The recent recession has been a real boon to credit counseling agencies as many consumers got caught in the debt trap. But, it has apparently been a bit too lucrative for some CCAs as the Federal Trade Commission has launched a crackdown to clean up the industry. Last week, Maryland-based AmeriDebt, DebtWorks, and its founders, were sued by the FTC for misrepresentation of their non-profit status and for deceptive business practices. The FTC charged that the credit-counseling service is setup to make money for affiliated for-profit companies and individuals, rather than operating for charitable purposes. The FTC also alleges that the defendants charged an up-front fee to consumers enrolling in a debt management plan, despite claims to the contrary in their advertising. The companies were also cited for violating privacy laws. The attorneys general of Minnesota and Texas are also in the process of filing a suit against AmeriDebt. Earlier this year, the attorneys general of Illinois and Missouri filed suits against AmeriDebt. AmeriDebt said it will defend itself vigorously against the FTC complaint. On November 1st, the firm says it stopped enrolling new consumer clients and it suspended all television, radio and Internet outreach aimed at attracting new consumer clients. In response to the FTC lawsuit, AmeriDebt/DebtWorks denies any wrongdoing and says consumers need help from independent organizations that are not an extension of the very credit card companies that have encouraged consumers to bury themselves under mountains of debt.

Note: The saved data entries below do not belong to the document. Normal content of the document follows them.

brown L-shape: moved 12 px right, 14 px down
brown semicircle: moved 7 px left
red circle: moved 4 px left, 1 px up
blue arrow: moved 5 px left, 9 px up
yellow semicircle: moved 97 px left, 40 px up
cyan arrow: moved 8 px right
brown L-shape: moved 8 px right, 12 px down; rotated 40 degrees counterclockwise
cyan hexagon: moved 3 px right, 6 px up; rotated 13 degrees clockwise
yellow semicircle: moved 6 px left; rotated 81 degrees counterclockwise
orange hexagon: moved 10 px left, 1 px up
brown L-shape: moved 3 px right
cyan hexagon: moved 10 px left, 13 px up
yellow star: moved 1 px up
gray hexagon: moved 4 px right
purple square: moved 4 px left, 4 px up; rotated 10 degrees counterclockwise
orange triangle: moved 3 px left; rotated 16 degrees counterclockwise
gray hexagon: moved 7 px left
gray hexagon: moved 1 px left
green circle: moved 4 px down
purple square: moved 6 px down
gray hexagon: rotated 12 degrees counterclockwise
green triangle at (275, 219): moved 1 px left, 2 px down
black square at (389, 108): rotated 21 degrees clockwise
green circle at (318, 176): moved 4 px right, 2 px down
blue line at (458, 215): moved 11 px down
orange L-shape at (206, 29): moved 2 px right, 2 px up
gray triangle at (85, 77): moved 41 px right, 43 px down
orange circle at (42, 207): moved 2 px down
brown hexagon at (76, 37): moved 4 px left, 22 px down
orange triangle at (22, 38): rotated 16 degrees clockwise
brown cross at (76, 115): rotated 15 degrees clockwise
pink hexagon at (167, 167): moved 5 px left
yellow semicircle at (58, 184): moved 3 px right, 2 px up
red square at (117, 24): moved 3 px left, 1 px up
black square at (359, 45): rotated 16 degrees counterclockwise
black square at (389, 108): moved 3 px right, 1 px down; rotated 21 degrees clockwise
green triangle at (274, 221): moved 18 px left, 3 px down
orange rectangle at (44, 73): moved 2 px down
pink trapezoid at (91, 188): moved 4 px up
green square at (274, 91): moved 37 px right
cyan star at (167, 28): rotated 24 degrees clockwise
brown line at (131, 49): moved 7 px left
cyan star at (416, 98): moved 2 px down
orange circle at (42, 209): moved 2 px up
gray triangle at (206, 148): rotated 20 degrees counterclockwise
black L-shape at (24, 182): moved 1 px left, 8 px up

The Federal Trade Commission last week also testified before the House Subcommittee on Oversight of the Committee on Ways and Means. The FTC alleges that the credit counseling industry has changed from small, community-based non-profit organizations to large, high-tech organizations that generate lucrative fees and provide little, if any, personalized credit counseling. In response, the credit counseling industry says the changes are the result of rigid creditor policies, new state regulations, and the control exerted over them by credit card companies. The FTC says the modern day credit counseling firm pushes all their clients into a “debt management plan” without consideration of their particular financial situation. In its testimony, the FTC explained that “DMPs” generate revenue for CCAs in two ways: voluntary rebates from creditors to CCAs; and “contributions” or “donations” solicited by some CCAs from “DMP” enrollees, usually an up-front or monthly fee. The FTC accuses the credit counseling industry of abusing its non-profit status by convincing consumers to enroll in their “DMPs” and pay fees or make donations, claiming that the “donations” will be used to defray the CCA’s expenses, when instead the money may enable the CCA to make a substantial profit. Maryland-based Myvesta says credit card companies dictate the way all credit counseling organizations function. Myvesta says card issuers have silently forced the counseling agencies to perform like paid collection agents. Some even offer collection bounties for certain types of payments. Counseling agencies, in an effort to maintain funding and provide assistance, have been left with no choice other than to comply with the wishes of credit card companies collection departments. Myvesta says credit card companies have gained this control because the current system does not require any funding or cooperation from other major creditors.
The Federal Trade Commission says concerned consumers may call the AmeriDebt case hotline at 1-877-862-0886.